Page extract:
───

Stewart-Haas Racing announced Thursday that the organization has signed Chase Briscoe to a multiyear contract extension that keeps the 28-year-old driver in the No. 14 Ford for the 2023 season and beyond.
The agreement comes ahead of Briscoe’s third season in the NASCAR Cup Series. The Indiana native – w ho took Sunoco Rookie of the Year honors in 2021 – followed that performance by scoring his first Cup Series victory last year, prevailing last March at Phoenix Raceway.
“Chase has made the most of every opportunity and the proof is in the results,” team co-owner Tony Stewart said in a news release. “Keeping him at SHR was a priority and we’re proud to have him in our race cars for many more years to come.”
Briscoe’s first win qualified him for the NASCAR Cup Series Playoffs last year, and he wound up ninth in the final driver standings. The victory also gave him the distinction of being the Cup Series’ 200th winner.
Briscoe said that Stewart-Haas took the lead on initiating contract negotiations, but that the desire to renew their agreement was mutual. “I felt like we were both kind of pushing to get something done,” Briscoe said in an afternoon teleconference.
His return firms up an SHR lineup that’s in a state of transition. Veteran Kevin Harvick announced his retirement as driver of the No. 4 Ford at season’s end, and Ryan Preece is a new addition to the team’s Cup Series roster in the No. 41 Mustang. Aric Almirola reversed course last August on his retirement plans, and his future in the No. 10 Ford beyond this season is unclear.
Briscoe said Harvick’s departure after the 2023 campaign may prompt him to take more of a leadership role among SHR’s active drivers.
“This past year, I definitely talked a lot more and I would bring up ideas and kind of say things that I wanted to get off my chest where in the past I wouldn’t have done that,” Briscoe said. “So I feel like as I’ve gotten more confident in myself in my position. I’ve gotten to the point where I speak my mind a little bit more, and I guess be a little bit more of a leader. But where we’re at as a company, for me still, Kevin Harvick’s the guy, right? He’s who steers our ship. He’s the guy that when he talks, people listen. And for me, I’ve just tried to watch as much as I can.”

───

Supplied entries:
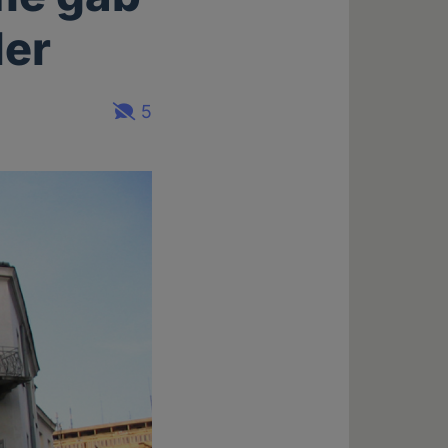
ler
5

───

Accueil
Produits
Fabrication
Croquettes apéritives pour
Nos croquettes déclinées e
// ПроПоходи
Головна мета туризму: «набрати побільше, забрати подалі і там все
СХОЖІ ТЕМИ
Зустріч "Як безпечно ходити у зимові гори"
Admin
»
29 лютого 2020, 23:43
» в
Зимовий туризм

───

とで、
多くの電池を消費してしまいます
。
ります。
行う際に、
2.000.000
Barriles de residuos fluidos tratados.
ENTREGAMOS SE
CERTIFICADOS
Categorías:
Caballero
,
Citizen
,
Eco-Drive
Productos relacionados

───

To do:
1 – From the Briscoe contract article, extract everything from "Briscoe said that" down to "an afternoon teleconference.".
2 – Answer these questions using the Briscoe contract article.
(a) Which car does Briscoe drive for Stewart-Haas Racing?
(b) At which track did Briscoe score his first Cup Series victory?
(c) Where did Briscoe finish in the final driver standings last year?

Your written answers:
1 –
Briscoe said that Stewart-Haas took the lead on initiating contract negotiations, but that the desire to renew their agreement was mutual. “I felt like we were both kind of pushing to get something done,” Briscoe said in an afternoon teleconference.

2 –
(a) The No. 14 Ford
(b) Phoenix Raceway
(c) Ninth